En mi deteriorado y caótico estado mental, veo la cabeza de mi padre cayendo hacia atrás y su mandíbula abriéndose. Sólo quiero silencio. Quiero escuchar silencio, y necesito que haya silencio en mi mente.
Me entran arcadas cuando la imagen se multiplica conforme sus voces se vuelven más fuertes y más furiosas, y mi cuerpo me ruega que lo eche todo, que lo expulse todo de mi estómago. El problema es que no tengo nada en el cuerpo, aparte de agua, de modo que el ácido me quema la garganta cuando vomito sobre mi viejo edredón.

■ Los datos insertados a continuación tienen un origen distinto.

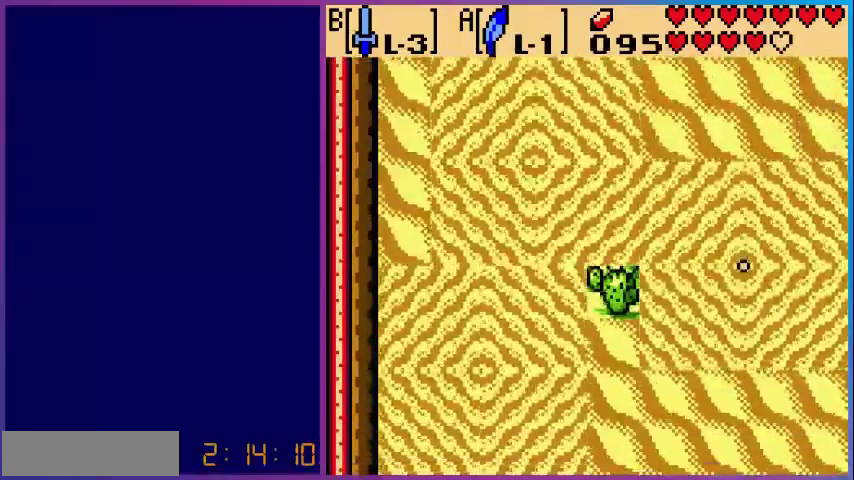
{"buttons": [], "events": []}
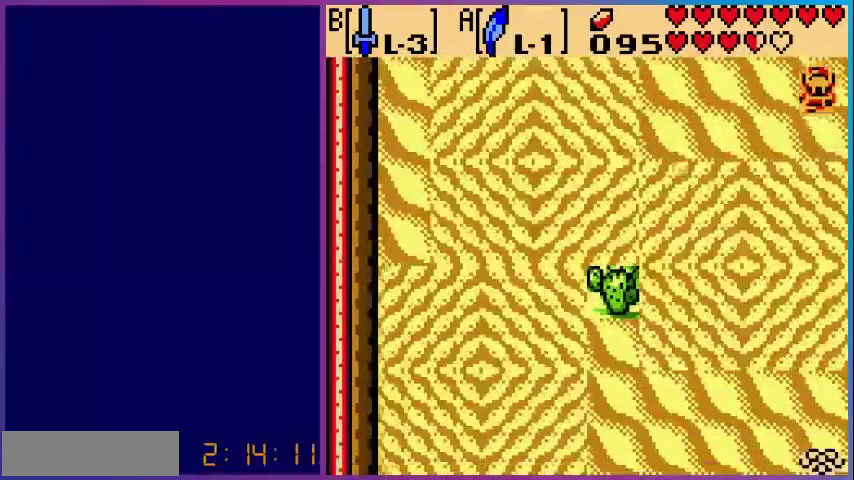
{"buttons": ["DPAD_LEFT"], "events": [[40, "DPAD_DOWN", "down"], [40, "DPAD_LEFT", "down"], [200, "DPAD_DOWN", "up"]]}
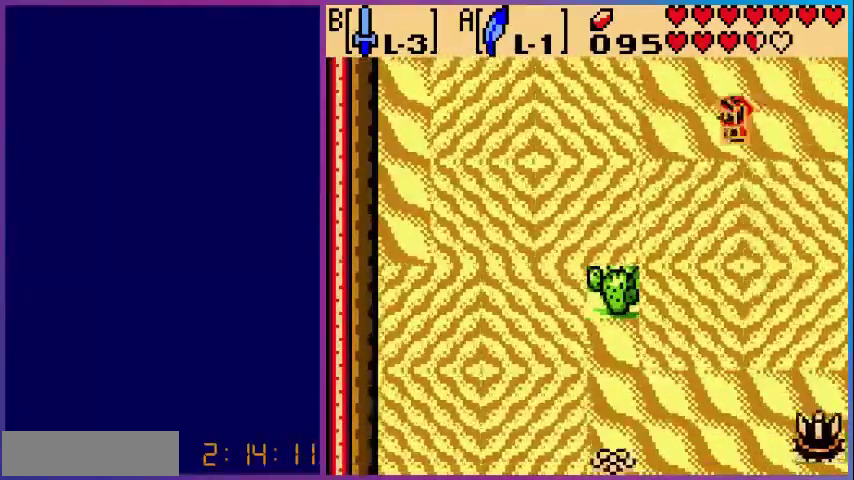
{"buttons": ["DPAD_DOWN", "DPAD_LEFT"], "events": [[240, "DPAD_DOWN", "down"]]}
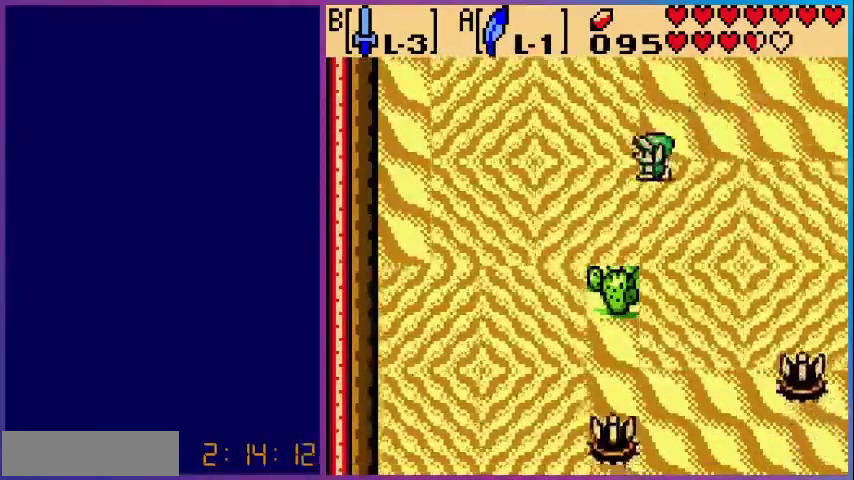
{"buttons": [], "events": [[80, "DPAD_DOWN", "up"], [480, "DPAD_LEFT", "up"]]}
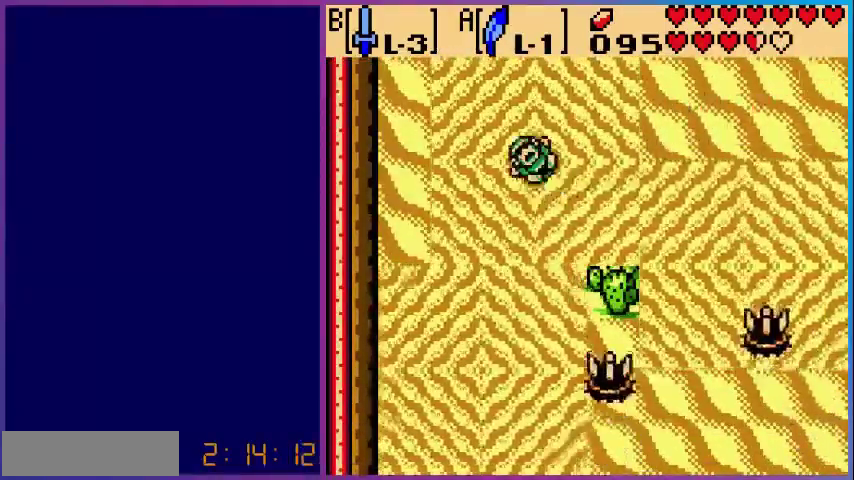
{"buttons": [], "events": []}
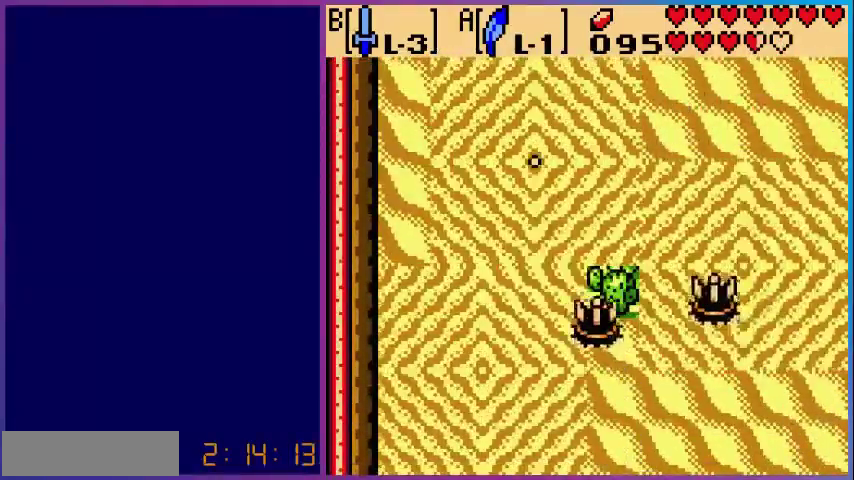
{"buttons": [], "events": []}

—¡Mierda! —exclama Pedro—. ¡Lárgate, joder! —Empuja el pecho de Noah con una mano, y éste se tambalea hacia atrás y se agarra al marco de la puerta.
—¡Lárgate tú! ¡Ni siquiera quiere que estés aquí! —le espeta Noah, y corre hacia adelante y empuja a Pedro.
No se dan cuenta de que me levanto de la cama y me limpio el vómito de la boca con la manga. Puesto que ambos están centrados únicamente en su ira y en su infinita «lealtad» hacia mí, salgo de la habitación, cruzo el pasillo y salgo por la puerta de entrada sin que ninguno de los dos se entere.